Owen got away with it, Luna. After everything he did to me, he didn’t suffer a single second.

“He will, Winter,” I whispered. The blade slid free of its sheath. “All he’ll know for the rest of his short life is suffering. I promise.”

Owen grunted out his ejaculation, flopping back on the bench. “Nice, babe.”

Lindsay popped up and climbed on his lap. “My turn.”

“Next time.” Owen held her at arm’s length. “We should get back to the party.”

“What? Why? We don’t have to go so soon.”

“Your friends will be looking for you.”

“Screw them.” Lindsay tried to wrap his arms around her waist. “I’d rather be here with you.”

Owen threw her off. “For fuck’s sake, you can’t take a hint. I’m done with you and your sloppy blow jobs. Fuck off already.”

The knife handle tightened in my death grip. This was the soulless cockroach my sister dealt with every day.

Lindsay stumbled away, eyes wide. “What happened to your big crush on me and all that shit?”

“What happened is I got what I wanted. You can go now.”

“Asshole!” She swung and Owen caught her wrist, stopping her slap short of his cheek.

“Don’t try that again.” His voice dropped the temperature twenty degrees. “Get out of here, Lindsay.
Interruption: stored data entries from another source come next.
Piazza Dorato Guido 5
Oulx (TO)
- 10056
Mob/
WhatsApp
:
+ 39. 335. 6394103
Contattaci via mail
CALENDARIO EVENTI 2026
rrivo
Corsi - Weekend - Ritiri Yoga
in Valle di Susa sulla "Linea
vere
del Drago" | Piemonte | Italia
Now.”

She stomped off, shouting and cursing him out. I stayed low as she stormed past.

I shouldn’t have worried about getting Owen alone. His repellant personality drove people away all on its own.
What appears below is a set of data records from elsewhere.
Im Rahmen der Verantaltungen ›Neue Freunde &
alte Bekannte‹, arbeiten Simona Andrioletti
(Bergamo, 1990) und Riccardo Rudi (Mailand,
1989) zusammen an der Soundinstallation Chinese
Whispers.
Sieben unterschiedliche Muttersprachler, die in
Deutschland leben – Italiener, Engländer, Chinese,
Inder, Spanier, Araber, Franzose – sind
Gripping the knife behind my back, I stepped out from the trees. If he turned around before I got close enough, all he’d see was another Sinclair girl to tear apart. It was fitting that’s how he’d die—underestimating Winter and the people who loved her.

Owen was never going to get away with hurting her—not while I lived.

I closed the distance, bare feet padding soundlessly through the grass. Strange how quickly I accepted having to kill him and the others in her letter. Though it made sense, their lives in payment for my sister’s life, I thought I’d have a moment of crisis when the time came. Everything I learned about right, wrong, moral, and lawful would come back to me, and I’d feel the drive to protect my soul, if not them.

Of course, I should’ve known that wouldn’t happen. My soul was scraped out the day my sister died.

Owen belched, pulling out cigarettes and a lighter from the depths of his wrapping paper. The wind carried his smoke into my nose.

Five feet.

Two feet.

I reached out my hand.

Yank his head back and slice. In one smooth move, Owen dies alone in the cold and dark, just like Winter. One move—she rests easier.

My hands didn’t twitch or shake. My heart slowed to a steady pace.

Winter... this is for you.

His hair brushed my fingertips. Raising the blade high, it fell in a graceful arc.

A hand clamped my wrist, stopping the knife short of Owen’s blissfully unaware self. Before I could think, a gloved palm clamped over my mouth and a band circled my wrist.

I screamed inside as I was dragged away from Owen, carried into the trees.

Chapter Five

“Mhh! Mhhh!”

Screaming and thrashing, I twisted my neck, trying to see my captors. The tight clamp on my jaw kept me pinned to his chest, preventing me looking up.